Eine Kampfansage an die Jugend Europas

Wohlstandspartei Das Wahlprogramm der Union ist keines für „das Volk“, sondern verteidigt das Vermögen der Alten
Ausgabe 26/2021
Eine Kampfansage an die Jugend Europas

Collage: der Freitag

Was ist eigentlich eine Volkspartei – und für wen? Dieser Frage stellte sich jüngst Thomas de Maizière im Bundestag; es war, nach drei Legislaturperioden als Abgeordneter, seine letzte Rede. Als ehemaliger Kanzleramtschef, Bundesminister und Staatsminister in Sachsen zog de Maizière Bilanz: Bei einer Volkspartei, sagte er, komme es nicht auf die Größe an. Sondern darauf, dass sie sich „aus ihrer Sicht um das Wohl der ganz großen Mehrheit der Bevölkerung kümmert“, um den „Ausgleich zwischen Arm und Reich, Jung und Alt“ bemühe. Nun zieht Thomas de Maizière nicht erneut in den Wahlkampf. Würde er, so könnte man ihm die naheliegende Frage stellen: Seid ihr also noch Volkspartei?
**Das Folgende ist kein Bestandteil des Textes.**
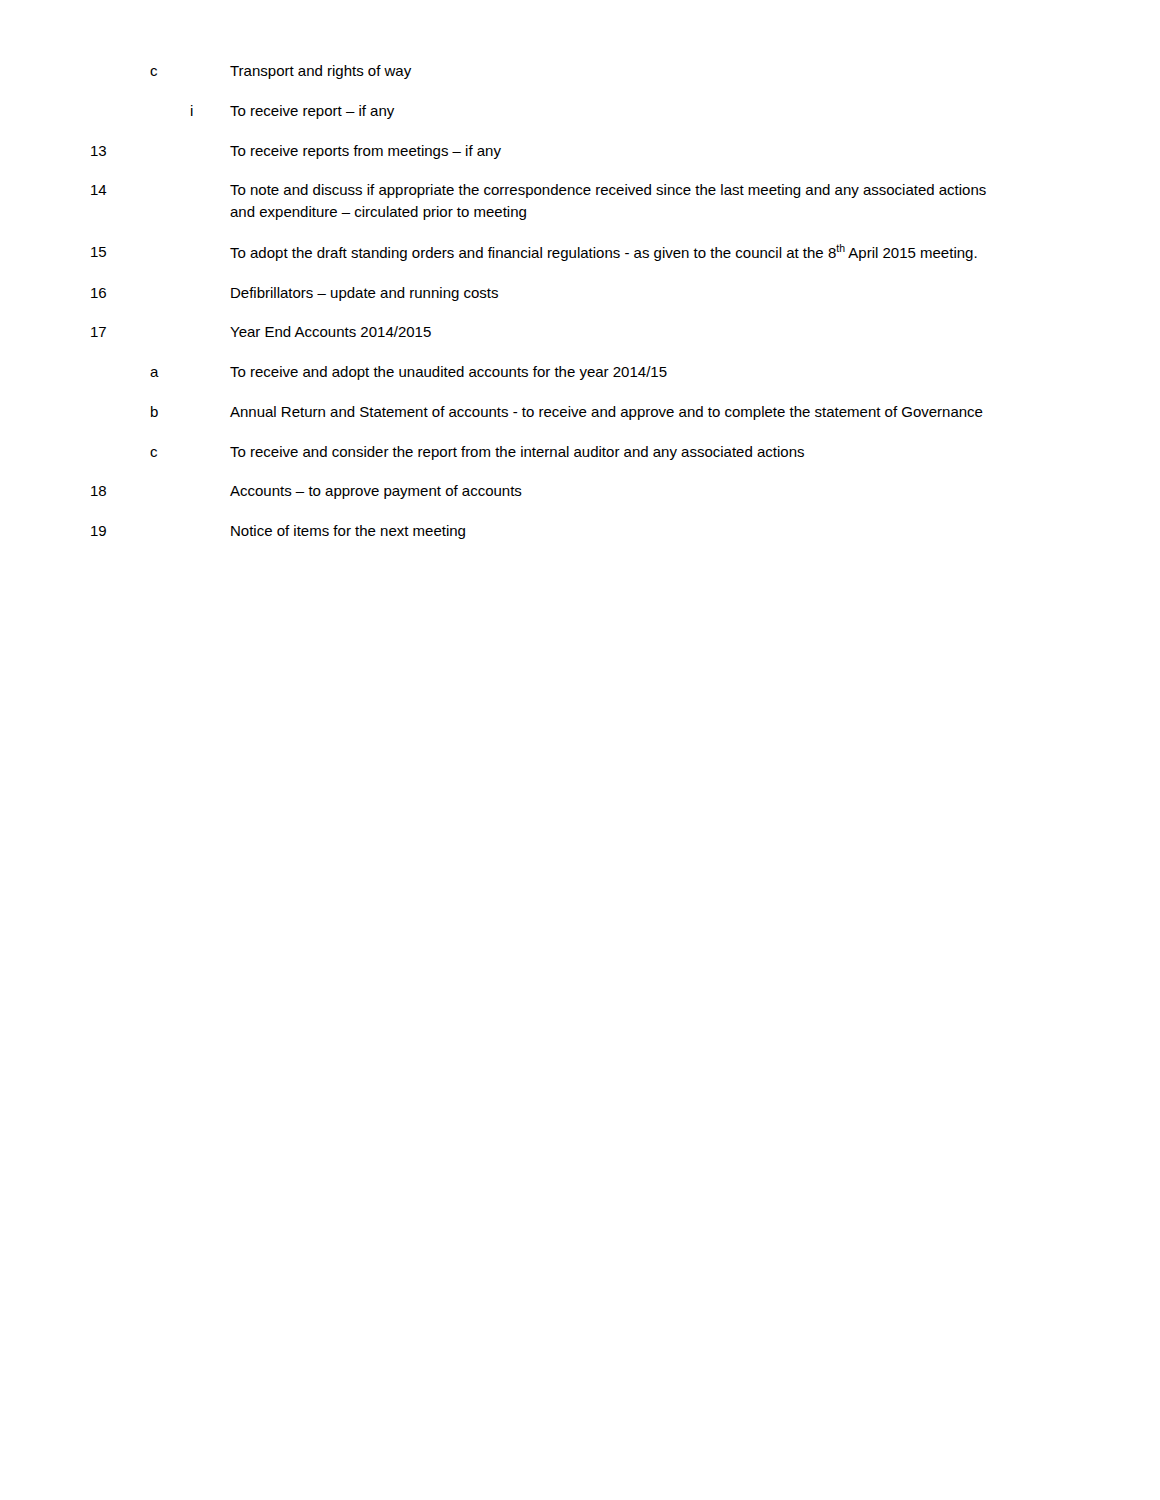| | c | | Transport and rights of way |
| | | i | To receive report – if any |
| 13 | | | To receive reports from meetings – if any |
| 14 | | | To note and discuss if appropriate the correspondence received since the last meeting and any associated actions and expenditure – circulated prior to meeting |
| 15 | | | To adopt the draft standing orders and financial regulations - as given to the council at the 8 th April 2015 meeting. |
| 16 | | | Defibrillators – update and running costs |
| 17 | | | Year End Accounts 2014/2015 |
| | a | | To receive and adopt the unaudited accounts for the year 2014/15 |
| | b | | Annual Return and Statement of accounts - to receive and approve and to complete the statement of Governance |
| | c | | To receive and consider the report from the internal auditor and any associated actions |
| 18 | | | Accounts – to approve payment of accounts |
| 19 | | | Notice of items for the next meeting |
Liest man das Wahlprogramm von CDU und CSU, findet man darin jedenfalls kein Bemühen um einen Ausgleich von Arm und Reich oder Jung und Alt. Das Gemeinwohl kommt darin kaum vor. Der „neue Wohlstand“, den die Partei verspricht, ist Präambel-Prosa. Oder besser: Es ist der Wohlstand der Alten, den die CDU verteidigen will. Von neuem Wohlstand für die Jüngeren weiß ihr Wahlprogramm nichts.
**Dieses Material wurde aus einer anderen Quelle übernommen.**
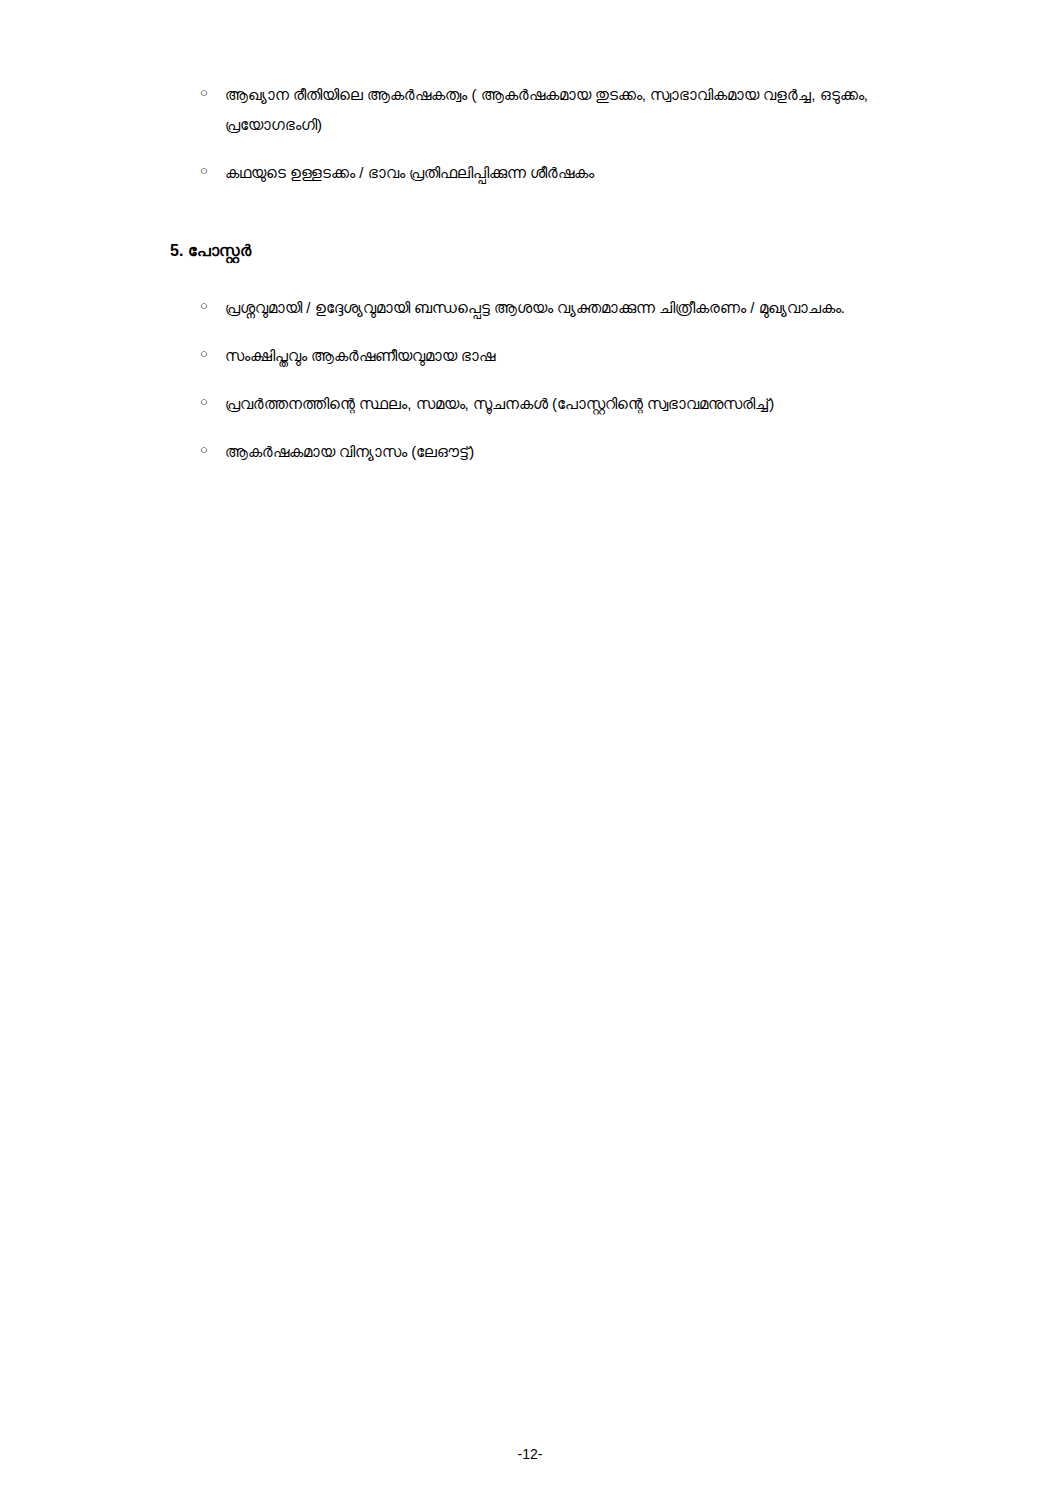ആഖ്യാന രീതിയിലെ ആകർഷകത്വം ( ആകർഷകമായ തുടക്കം, സ്വാഭാവികമായ വളർച്ച, ഒടുക്കം, പ്രയോഗഭംഗി)
കഥയുടെ ഉള്ളടക്കം / ഭാവം പ്രതിഫലിപ്പിക്കുന്ന ശീർഷകം
5. പോസ്റ്റർ
പ്രശ്നവുമായി / ഉദ്ദേശ്യവുമായി ബന്ധപ്പെട്ട ആശയം വ്യക്തമാക്കുന്ന ചിത്രീകരണം / മുഖ്യവാചകം.
സംക്ഷിപ്തവും ആകർഷണീയവുമായ ഭാഷ
പ്രവർത്തനത്തിന്റെ സ്ഥലം, സമയം, സൂചനകൾ (പോസ്റ്ററിന്റെ സ്വഭാവമനുസരിച്ച്)
ആകർഷകമായ വിന്യാസം (ലേഔട്ട്)
-12-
Stattdessen geht es der Partei um die Sicherung der alten Vermögen in den Händen alter, reicher Eigentümer, denen eine „Entfesselung“ der Wirtschaft versprochen wird. Die jüngeren Klimaschützer hingegen müssen damit leben, dass die CDU die Wirtschaft „auf dem Weg zur Klimaneutralität“ mit „effizienten marktwirtschaftlichen Instrumenten“ lediglich „unterstützt“. Hier ist immer noch die Rede von „Anreize statt Verbote“, von „Freiheit“ und „Eigenverantwortung“. Dass der Freiheitsbegriff vom Bundesverfassungsgericht kürzlich um eine zeitliche Komponente bereichert wurde, als Mahnung, in der Klimapolitik dürfe die heutige Freiheit nicht zu Lasten der zukünftigen Freiheit heute noch junger Generationen gehen, ignoriert die Partei geflissentlich.
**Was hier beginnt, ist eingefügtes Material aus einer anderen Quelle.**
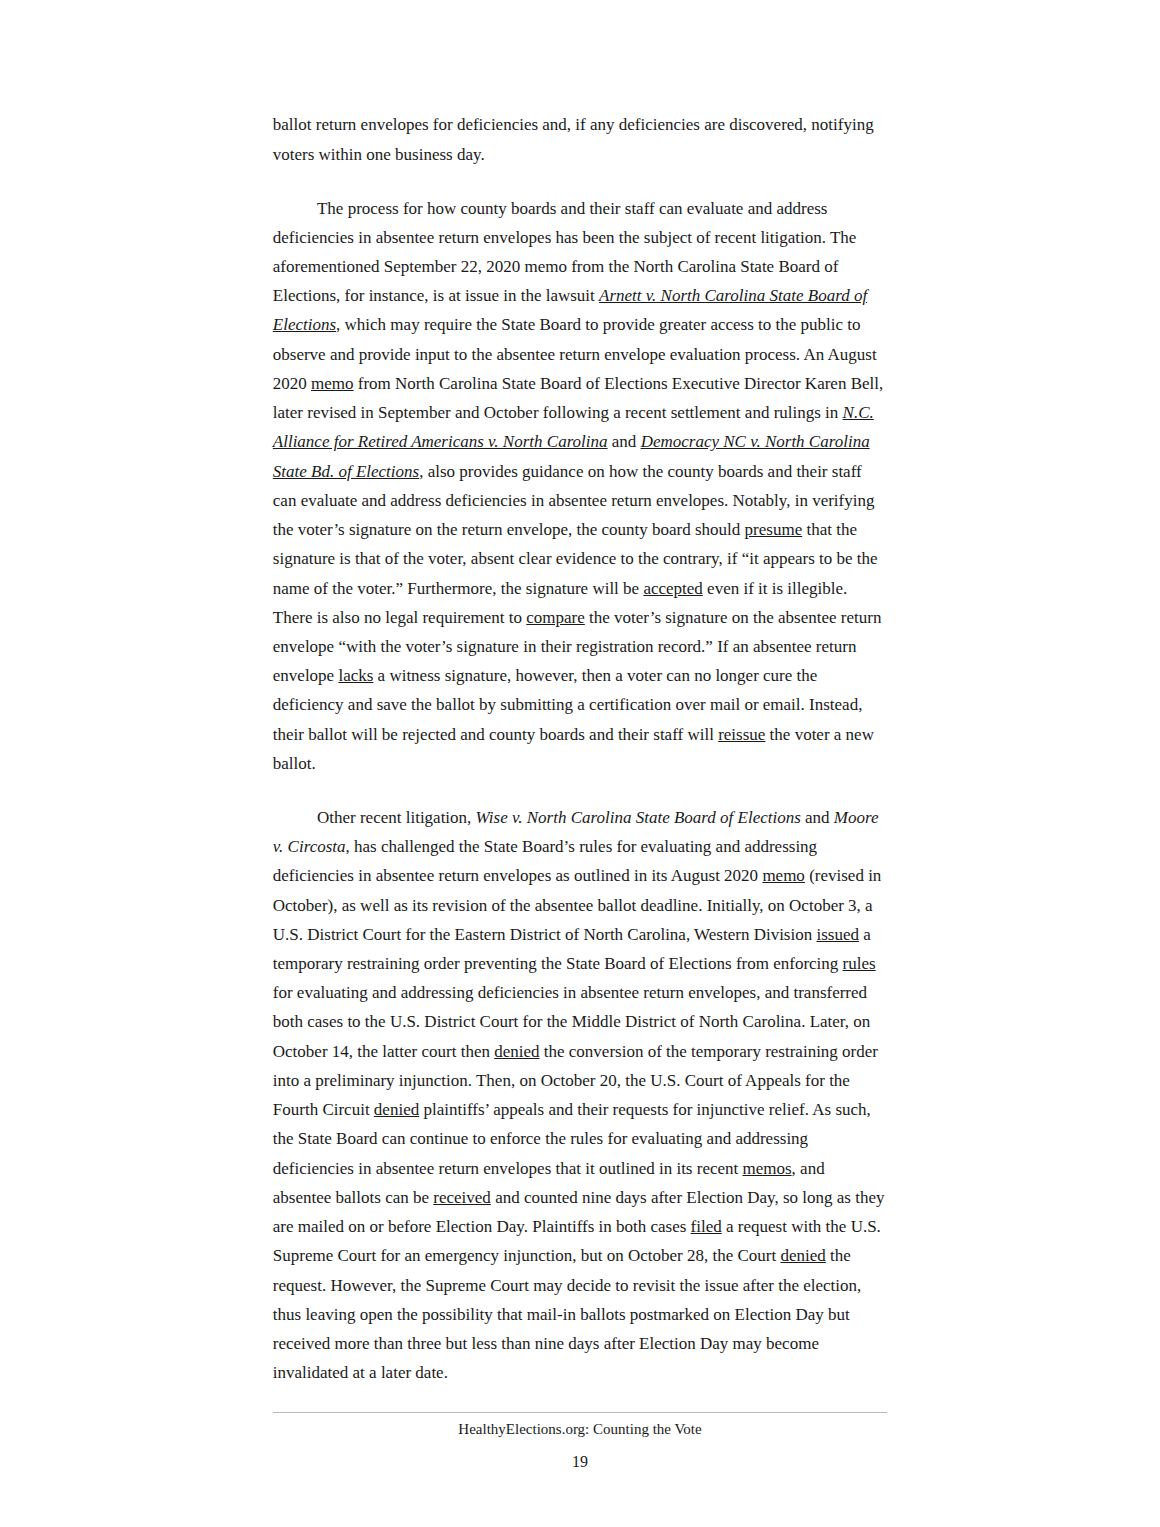ballot return envelopes for deficiencies and, if any deficiencies are discovered, notifying voters within one business day.
The process for how county boards and their staff can evaluate and address deficiencies in absentee return envelopes has been the subject of recent litigation. The aforementioned September 22, 2020 memo from the North Carolina State Board of Elections, for instance, is at issue in the lawsuit Arnett v. North Carolina State Board of Elections, which may require the State Board to provide greater access to the public to observe and provide input to the absentee return envelope evaluation process. An August 2020 memo from North Carolina State Board of Elections Executive Director Karen Bell, later revised in September and October following a recent settlement and rulings in N.C. Alliance for Retired Americans v. North Carolina and Democracy NC v. North Carolina State Bd. of Elections, also provides guidance on how the county boards and their staff can evaluate and address deficiencies in absentee return envelopes. Notably, in verifying the voter’s signature on the return envelope, the county board should presume that the signature is that of the voter, absent clear evidence to the contrary, if “it appears to be the name of the voter.” Furthermore, the signature will be accepted even if it is illegible. There is also no legal requirement to compare the voter’s signature on the absentee return envelope “with the voter’s signature in their registration record.” If an absentee return envelope lacks a witness signature, however, then a voter can no longer cure the deficiency and save the ballot by submitting a certification over mail or email. Instead, their ballot will be rejected and county boards and their staff will reissue the voter a new ballot.
Other recent litigation, Wise v. North Carolina State Board of Elections and Moore v. Circosta, has challenged the State Board’s rules for evaluating and addressing deficiencies in absentee return envelopes as outlined in its August 2020 memo (revised in October), as well as its revision of the absentee ballot deadline. Initially, on October 3, a U.S. District Court for the Eastern District of North Carolina, Western Division issued a temporary restraining order preventing the State Board of Elections from enforcing rules for evaluating and addressing deficiencies in absentee return envelopes, and transferred both cases to the U.S. District Court for the Middle District of North Carolina. Later, on October 14, the latter court then denied the conversion of the temporary restraining order into a preliminary injunction. Then, on October 20, the U.S. Court of Appeals for the Fourth Circuit denied plaintiffs’ appeals and their requests for injunctive relief. As such, the State Board can continue to enforce the rules for evaluating and addressing deficiencies in absentee return envelopes that it outlined in its recent memos, and absentee ballots can be received and counted nine days after Election Day, so long as they are mailed on or before Election Day. Plaintiffs in both cases filed a request with the U.S. Supreme Court for an emergency injunction, but on October 28, the Court denied the request. However, the Supreme Court may decide to revisit the issue after the election, thus leaving open the possibility that mail-in ballots postmarked on Election Day but received more than three but less than nine days after Election Day may become invalidated at a later date.
HealthyElections.org: Counting the Vote
19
„Steuerlasten für Gewinne“ sollen gedeckelt werden, wird hier gefordert. Um diese Gewinne zu garantieren, bleibt anderes, wie es ist. Etwa befristete Arbeitsverhältnisse. Denn nur zu sagen, die „sachgrundlose Befristung soll auch weiterhin die Ausnahme bleiben“, ist zu wenig. Sie ist schon jetzt nicht die Ausnahme: Rund zehn Prozent aller Arbeitnehmer in Deutschland arbeiten in befristeten Arbeitsverträgen, beinah zwei Drittel von ihnen sind unter 35 Jahre alt. Insbesondere der Staat als Arbeitgeber setzt in der Wissenschaft auf Befristung als Normalzustand, Deutschland ist hier OECD-Spitzenreiter. Doch davor verschließt die CDU weiterhin die Augen. Dafür soll der Spitzensteuersatz auf Einkommen künftig erst bei „spürbar“ höherem Verdienst greifen.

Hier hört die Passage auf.